These comments, while few in number, encapsulate so many fallacies about taxes and economic growth that it's hard to know where to begin. Let's start with the comment that "we've got the lowest tax rates we've had since the 1950s."
We're not sure what he means by that. If he means taxes as a share of GDP, in 2010 it was about 15%. But during the 2000s, it's more like 17.6% — close to the long-term average of 18.5%.
Taxes as a share of GDP are low right now for one reason only: The economy has been decimated after the financial crisis and nearly three years of Obamanomics.
If Obama is talking about marginal tax rates, which economists believe are most important, then he's simply wrong. Marginal tax rates in the 1950s were much higher than they are today. For those at the top of the income distribution, the marginal rate for most of the 1950s was a deadening 91%. Today, it's about 40%.

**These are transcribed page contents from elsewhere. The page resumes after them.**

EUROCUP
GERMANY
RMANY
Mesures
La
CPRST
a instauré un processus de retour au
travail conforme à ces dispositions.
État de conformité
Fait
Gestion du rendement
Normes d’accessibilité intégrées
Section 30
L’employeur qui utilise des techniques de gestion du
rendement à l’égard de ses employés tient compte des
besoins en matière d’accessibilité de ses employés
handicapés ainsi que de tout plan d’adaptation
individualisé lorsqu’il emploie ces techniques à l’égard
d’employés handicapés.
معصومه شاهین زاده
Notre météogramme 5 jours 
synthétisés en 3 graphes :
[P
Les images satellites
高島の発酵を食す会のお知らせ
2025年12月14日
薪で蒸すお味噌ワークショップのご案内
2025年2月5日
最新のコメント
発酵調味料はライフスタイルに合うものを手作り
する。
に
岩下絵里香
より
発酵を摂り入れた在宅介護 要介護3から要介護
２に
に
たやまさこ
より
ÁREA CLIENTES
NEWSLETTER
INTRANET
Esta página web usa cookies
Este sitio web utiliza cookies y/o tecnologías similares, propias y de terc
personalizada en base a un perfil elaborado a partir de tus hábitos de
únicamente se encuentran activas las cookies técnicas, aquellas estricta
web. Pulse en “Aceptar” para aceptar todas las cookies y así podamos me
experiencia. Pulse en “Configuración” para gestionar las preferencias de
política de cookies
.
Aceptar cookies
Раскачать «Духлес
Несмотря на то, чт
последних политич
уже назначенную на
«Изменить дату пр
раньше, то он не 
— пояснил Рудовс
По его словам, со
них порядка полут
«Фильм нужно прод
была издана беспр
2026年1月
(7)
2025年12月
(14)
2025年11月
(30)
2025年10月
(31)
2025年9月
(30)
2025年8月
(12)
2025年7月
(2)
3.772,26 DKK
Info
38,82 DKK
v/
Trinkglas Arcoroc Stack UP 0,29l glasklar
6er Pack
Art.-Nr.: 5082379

Maybe that's why we had four recessions from 1949 through 1961. History is clear: The booms of the '60s, '80s, '90s and mid-2000s were all built on cuts in marginal rates. Obama's comments simply ignore history.
Then there's Obama's comment about the 1920s. Doesn't he know that the 1920s were one of the greatest decades for the U.S. economy in our history — a decade that began with massive cuts in spending, something Obama has refused to consider?
U.S. Treasury Secretary Andrew Mellon engineered major tax cuts in 1921, 1924 and 1926, slashing rates on the highest incomes from 73% in 1921 to 25% by 1929. It didn't "cost" the government a penny of revenue; in fact, the wealthiest Americans' share of total taxes rose from about a third to two-thirds over that time.